The stories have varied from bed-time readings through the Children's bible, or impromptu-makebelieveonthespot stories about Billy the Bear and his ninja sidekick, Timmy the Turtle.
But lately they insist on a story from my own childhood experiences… The sit up in their beds and lean in to hear the hilarious details of my unfortunate adolescence. How awkward and humiliating were those middle-school years? The legend of my Great Aunt Hazel - whom lived with us when I was in high school, and at 96 years of age she enjoyed dementia, requiring a re-introduction every morning.
I could tell them stories of getting lost in the woods, and the panic attacks when I could not find my way home… The setting sun, and the wonder if I would ever see my eighth birthday. I avoid the painful memories of my grandfather calling my dad a failure as we all sat at the kitchen table. I dare not explain to them the wretched tales of getting beat up physically and spiritually in the basement of the Bible Baptist Temple, about how the Fehler boys used to beat me up after Sunday school, and my teacher used to psychological torture me with heretical notions of a God who hates me.
Instead I tell them stories about a mother's love, and how she endlessly served the full house. I can't remember a time she was able to enjoy a hot meal, because by the time she sat down to eat her food was cold, and we were finished. And nobody seemed to notice her exhaustion… until now. I tell them stories about my dad who used to take us camping in the winter blizzards, and our home-schooling allowed for the freedom of schedule to go sledding down the Sugar Bowl hills behind Lake Harbor Park. I choose to tell them stories of hilarity and sentimentality, of the time a burglar broke into our home on Christmas Eve and stole all of the gifts under the tree… And the time the neighbors came together to make sure we had plenty of toys to unwrap.

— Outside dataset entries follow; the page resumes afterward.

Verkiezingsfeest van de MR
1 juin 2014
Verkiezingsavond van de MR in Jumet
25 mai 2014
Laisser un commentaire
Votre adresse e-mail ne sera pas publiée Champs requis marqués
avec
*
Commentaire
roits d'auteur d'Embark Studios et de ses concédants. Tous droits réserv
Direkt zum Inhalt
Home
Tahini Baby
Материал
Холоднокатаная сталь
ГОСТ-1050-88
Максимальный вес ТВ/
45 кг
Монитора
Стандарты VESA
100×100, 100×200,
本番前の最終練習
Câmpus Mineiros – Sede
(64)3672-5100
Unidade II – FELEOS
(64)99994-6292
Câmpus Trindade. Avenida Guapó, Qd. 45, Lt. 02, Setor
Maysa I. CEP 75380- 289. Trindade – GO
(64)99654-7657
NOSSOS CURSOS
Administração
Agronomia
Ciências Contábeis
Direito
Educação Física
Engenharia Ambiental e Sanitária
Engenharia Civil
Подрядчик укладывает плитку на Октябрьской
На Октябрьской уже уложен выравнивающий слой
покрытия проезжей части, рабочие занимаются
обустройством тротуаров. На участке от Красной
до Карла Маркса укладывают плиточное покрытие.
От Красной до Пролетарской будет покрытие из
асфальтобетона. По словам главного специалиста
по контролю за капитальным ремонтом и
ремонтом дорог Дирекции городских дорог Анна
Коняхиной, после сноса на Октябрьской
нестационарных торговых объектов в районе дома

And we have a tradition. If ever in a crowded room, to mouth the words "Olive Juice" to each other, and from a distance the lips read - "I love you". And in the morning as they walk out to the long school bus waiting at the edge of the driveway, Jamie has taught them to repeat the phrase: "CHOOSE JOY!"
Because at the end of the day, it's a choice. You can choose to live in the darkness of the past, or the light of the future sunlight. You can dwell on the negative stories that shape your life, or you can focus on the ones that make you laugh, as you reminisce on good friends, and the love of family. You can choose pessimism, that's easy. Or you can choose joy.